Pourquoi La Nouvelle-Orléans, qui avait été la deuxième plus grande ville des États-Unis dans les années 1830, déclina-t-elle aussi brutalement au lendemain de la guerre de Sécession? Cette question donne lieu à l’investigation minutieuse de Scott Marler sur le rôle de la communauté marchande dans la chute de la métropole louisianaise. L’auteur se propose ainsi de rétablir de la contingence et rejette l’hypothèse d’un déclin inévitablement causé par l’abolition de l’esclavage. En déplaçant la focale de la plantation vers la ville, et de la production vers la distribution, il devient possible de mieux comprendre la responsabilité des acteurs néo-orléanais face à un contexte contraignant. Un tel sujet permet de réfléchir à l’histoire de la relation ville-campagne, à l’effet immédiat de la guerre et aux difficultés posées par la Reconstruction. Au fil des pages, la réflexion se révèle plus ambitieuse encore puisqu’il s’agit de problématiser la thèse de la transition du capitalisme marchand au capitalisme industriel afin de repenser «l’âge du capitalisme» dans une perspective non diffusionniste.

Pour comprendre le déclin de La Nouvelle-Orléans, il faut, selon S. Marler, porter un regard critique sur la période de sa splendeur. Dans la première partie, l’auteur rappelle d’abord l’héritage colonial particulier de La Nouvelle-Orléans: français, espagnol et dominguois. Le rôle des libres de couleur dans l’économie, le caractère cosmopolite de la population, l’influence du catholicisme constituent un arrière-plan qui éclaire les dynamiques sociopolitiques néo-orléanaises. S. Marler insiste surtout sur le clivage de la «classe marchande» entre «Créoles» et «Américains». Si l’auteur manifeste une légère tendance à surligner excessivement cette dualité, son propos a le mérite de mettre au jour les fondements socioculturels d’un groupe réuni par ses pratiques, mais souvent divisé dans ses intérêts.
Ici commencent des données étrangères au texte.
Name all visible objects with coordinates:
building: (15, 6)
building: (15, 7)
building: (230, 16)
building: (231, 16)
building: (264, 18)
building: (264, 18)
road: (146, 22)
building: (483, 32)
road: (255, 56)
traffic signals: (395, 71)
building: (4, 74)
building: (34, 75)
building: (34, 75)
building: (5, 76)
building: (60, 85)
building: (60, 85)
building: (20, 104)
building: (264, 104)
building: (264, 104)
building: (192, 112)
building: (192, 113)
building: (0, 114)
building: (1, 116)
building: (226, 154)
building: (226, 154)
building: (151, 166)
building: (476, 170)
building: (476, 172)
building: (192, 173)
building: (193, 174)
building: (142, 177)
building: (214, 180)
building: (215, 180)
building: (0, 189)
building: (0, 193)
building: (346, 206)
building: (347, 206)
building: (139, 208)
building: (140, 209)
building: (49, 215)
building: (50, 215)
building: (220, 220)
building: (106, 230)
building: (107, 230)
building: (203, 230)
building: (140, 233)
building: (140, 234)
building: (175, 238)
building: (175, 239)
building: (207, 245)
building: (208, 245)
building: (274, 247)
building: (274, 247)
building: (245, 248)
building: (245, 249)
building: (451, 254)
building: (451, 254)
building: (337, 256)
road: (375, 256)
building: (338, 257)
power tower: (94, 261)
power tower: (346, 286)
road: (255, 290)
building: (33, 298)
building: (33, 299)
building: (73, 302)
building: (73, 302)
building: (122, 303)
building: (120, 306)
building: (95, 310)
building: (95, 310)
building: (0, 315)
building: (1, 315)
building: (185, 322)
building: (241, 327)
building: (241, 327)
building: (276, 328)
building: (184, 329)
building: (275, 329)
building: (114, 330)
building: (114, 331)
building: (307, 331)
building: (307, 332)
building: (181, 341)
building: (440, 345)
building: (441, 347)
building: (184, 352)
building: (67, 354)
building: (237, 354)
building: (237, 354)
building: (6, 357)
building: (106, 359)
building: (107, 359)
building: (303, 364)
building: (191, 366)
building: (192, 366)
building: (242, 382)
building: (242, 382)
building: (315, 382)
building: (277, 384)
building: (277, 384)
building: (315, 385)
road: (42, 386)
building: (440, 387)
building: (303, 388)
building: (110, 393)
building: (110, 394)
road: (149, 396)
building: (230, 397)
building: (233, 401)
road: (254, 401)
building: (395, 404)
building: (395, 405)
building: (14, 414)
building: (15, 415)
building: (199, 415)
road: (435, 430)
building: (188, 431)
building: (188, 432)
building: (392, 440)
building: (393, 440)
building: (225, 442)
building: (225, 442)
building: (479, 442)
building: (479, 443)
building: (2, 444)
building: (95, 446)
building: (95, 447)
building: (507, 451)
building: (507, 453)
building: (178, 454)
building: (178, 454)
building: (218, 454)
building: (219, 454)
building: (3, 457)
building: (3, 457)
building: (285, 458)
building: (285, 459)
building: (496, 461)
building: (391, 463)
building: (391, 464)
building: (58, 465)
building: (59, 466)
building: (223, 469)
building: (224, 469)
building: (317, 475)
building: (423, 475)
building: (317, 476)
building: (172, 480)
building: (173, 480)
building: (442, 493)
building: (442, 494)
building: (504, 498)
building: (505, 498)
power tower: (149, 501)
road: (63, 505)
À ce titre, les assignations identitaires s’inscrivaient dans le jeu de la compétition économique: les négociants «créoles» furent ainsi la cible des «Américains», fort enclins à imputer la corruption de la municipalité aux influences «étrangères». Mais ce discours xénophobe reflétait aussi les liens puissants qu’entretenait La Nouvelle-Orléans avec le capitalisme européen, français en particulier. La trajectoire de la famille Musson-Degas (à laquelle appartient [End Page 261] le célèbre peintre) illustre parfaitement la place centrale de la capitale louisianaise dans l’«Atlantique français1».

S. Marler suggère que les fractures internes à la communauté marchande contribuèrent au retard accumulé par La Nouvelle-Orléans dans le domaine industriel. La puissance économique et financière de la ville reposait sur son rôle portuaire d’interface entre le Mississippi et le golfe du Mexique, qui lui permettait de contrôler le commerce du «roi coton». Or les négociants firent bien peu pour diversifier l’économie urbaine ou pour réinvestir dans le développement industriel les immenses profits tirés du système esclavagiste. Les efforts que déployèrent quelques entrepreneurs isolés afin de raccorder La Nouvelle-Orléans à la nation ferroviaire en gestation se heurtèrent à l’indifférence d’une classe satisfaite de l’économie cotonnière. La communauté marchande s’impliqua d’ailleurs peu dans les débats politiques du moment, malgré la menace que les pressions abolitionnistes représentaient pour ses intérêts. Pourtant, les négociants étaient plus vulnérables qu’ils ne le pensaient: en témoigne la place croissante des détaillants dans les campagnes, qui jouaient de plus en plus le rôle de créanciers vis-à-vis des planteurs et n’hésitaient pas à court-circuiter l...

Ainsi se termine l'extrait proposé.